* **Exercise**
The records that follow need to be output exactly as they are.

[Saved entries]
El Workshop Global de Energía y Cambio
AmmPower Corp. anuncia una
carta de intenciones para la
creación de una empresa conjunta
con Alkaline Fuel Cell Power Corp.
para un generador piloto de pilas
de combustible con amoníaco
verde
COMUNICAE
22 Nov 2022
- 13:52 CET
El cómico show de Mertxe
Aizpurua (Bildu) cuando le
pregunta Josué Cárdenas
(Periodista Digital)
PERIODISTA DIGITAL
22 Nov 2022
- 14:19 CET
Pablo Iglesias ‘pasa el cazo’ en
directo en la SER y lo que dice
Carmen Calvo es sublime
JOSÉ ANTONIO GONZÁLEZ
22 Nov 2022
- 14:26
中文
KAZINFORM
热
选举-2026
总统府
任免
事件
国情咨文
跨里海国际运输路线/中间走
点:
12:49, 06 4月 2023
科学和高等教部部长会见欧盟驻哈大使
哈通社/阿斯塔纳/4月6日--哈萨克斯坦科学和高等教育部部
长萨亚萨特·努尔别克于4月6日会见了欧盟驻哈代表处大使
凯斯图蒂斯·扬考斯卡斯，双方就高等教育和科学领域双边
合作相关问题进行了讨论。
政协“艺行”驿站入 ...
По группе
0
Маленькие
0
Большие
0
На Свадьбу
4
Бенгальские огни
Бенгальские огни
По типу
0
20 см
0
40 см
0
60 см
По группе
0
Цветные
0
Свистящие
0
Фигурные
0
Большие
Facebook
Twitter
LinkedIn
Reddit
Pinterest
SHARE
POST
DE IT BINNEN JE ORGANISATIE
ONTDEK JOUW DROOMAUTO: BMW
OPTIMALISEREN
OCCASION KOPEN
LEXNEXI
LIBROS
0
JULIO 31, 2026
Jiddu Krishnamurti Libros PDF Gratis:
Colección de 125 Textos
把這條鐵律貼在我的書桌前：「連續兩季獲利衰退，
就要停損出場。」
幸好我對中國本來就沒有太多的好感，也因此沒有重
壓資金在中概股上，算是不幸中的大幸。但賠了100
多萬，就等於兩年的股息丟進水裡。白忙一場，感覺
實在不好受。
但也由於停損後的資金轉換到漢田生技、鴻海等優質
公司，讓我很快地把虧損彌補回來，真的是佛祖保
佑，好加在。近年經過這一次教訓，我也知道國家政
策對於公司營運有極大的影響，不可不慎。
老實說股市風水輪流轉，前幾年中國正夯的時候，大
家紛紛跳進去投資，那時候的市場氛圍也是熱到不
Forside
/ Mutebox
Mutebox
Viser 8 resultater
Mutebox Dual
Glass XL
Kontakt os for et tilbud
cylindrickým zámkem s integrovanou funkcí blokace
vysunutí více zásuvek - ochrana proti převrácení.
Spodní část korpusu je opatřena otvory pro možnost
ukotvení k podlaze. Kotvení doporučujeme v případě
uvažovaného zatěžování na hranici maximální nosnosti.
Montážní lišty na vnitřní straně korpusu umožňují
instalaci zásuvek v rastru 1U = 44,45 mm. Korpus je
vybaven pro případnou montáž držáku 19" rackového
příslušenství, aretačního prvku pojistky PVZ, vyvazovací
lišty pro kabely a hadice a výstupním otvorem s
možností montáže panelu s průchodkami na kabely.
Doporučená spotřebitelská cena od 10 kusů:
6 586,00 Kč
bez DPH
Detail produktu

* **Solution for this exercise**
El Workshop Global de Energía y Cambio
AmmPower Corp. anuncia una
carta de intenciones para la
creación de una empresa conjunta
con Alkaline Fuel Cell Power Corp.
para un generador piloto de pilas
de combustible con amoníaco
verde
COMUNICAE
22 Nov 2022
- 13:52 CET
El cómico show de Mertxe
Aizpurua (Bildu) cuando le
pregunta Josué Cárdenas
(Periodista Digital)
PERIODISTA DIGITAL
22 Nov 2022
- 14:19 CET
Pablo Iglesias ‘pasa el cazo’ en
directo en la SER y lo que dice
Carmen Calvo es sublime
JOSÉ ANTONIO GONZÁLEZ
22 Nov 2022
- 14:26
中文
KAZINFORM
热
选举-2026
总统府
任免
事件
国情咨文
跨里海国际运输路线/中间走
点:
12:49, 06 4月 2023
科学和高等教部部长会见欧盟驻哈大使
哈通社/阿斯塔纳/4月6日--哈萨克斯坦科学和高等教育部部
长萨亚萨特·努尔别克于4月6日会见了欧盟驻哈代表处大使
凯斯图蒂斯·扬考斯卡斯，双方就高等教育和科学领域双边
合作相关问题进行了讨论。
政协“艺行”驿站入 ...
По группе
0
Маленькие
0
Большие
0
На Свадьбу
4
Бенгальские огни
Бенгальские огни
По типу
0
20 см
0
40 см
0
60 см
По группе
0
Цветные
0
Свистящие
0
Фигурные
0
Большие
Facebook
Twitter
LinkedIn
Reddit
Pinterest
SHARE
POST
DE IT BINNEN JE ORGANISATIE
ONTDEK JOUW DROOMAUTO: BMW
OPTIMALISEREN
OCCASION KOPEN
LEXNEXI
LIBROS
0
JULIO 31, 2026
Jiddu Krishnamurti Libros PDF Gratis:
Colección de 125 Textos
把這條鐵律貼在我的書桌前：「連續兩季獲利衰退，
就要停損出場。」
幸好我對中國本來就沒有太多的好感，也因此沒有重
壓資金在中概股上，算是不幸中的大幸。但賠了100
多萬，就等於兩年的股息丟進水裡。白忙一場，感覺
實在不好受。
但也由於停損後的資金轉換到漢田生技、鴻海等優質
公司，讓我很快地把虧損彌補回來，真的是佛祖保
佑，好加在。近年經過這一次教訓，我也知道國家政
策對於公司營運有極大的影響，不可不慎。
老實說股市風水輪流轉，前幾年中國正夯的時候，大
家紛紛跳進去投資，那時候的市場氛圍也是熱到不
Forside
/ Mutebox
Mutebox
Viser 8 resultater
Mutebox Dual
Glass XL
Kontakt os for et tilbud
cylindrickým zámkem s integrovanou funkcí blokace
vysunutí více zásuvek - ochrana proti převrácení.
Spodní část korpusu je opatřena otvory pro možnost
ukotvení k podlaze. Kotvení doporučujeme v případě
uvažovaného zatěžování na hranici maximální nosnosti.
Montážní lišty na vnitřní straně korpusu umožňují
instalaci zásuvek v rastru 1U = 44,45 mm. Korpus je
vybaven pro případnou montáž držáku 19" rackového
příslušenství, aretačního prvku pojistky PVZ, vyvazovací
lišty pro kabely a hadice a výstupním otvorem s
možností montáže panelu s průchodkami na kabely.
Doporučená spotřebitelská cena od 10 kusů:
6 586,00 Kč
bez DPH
Detail produktu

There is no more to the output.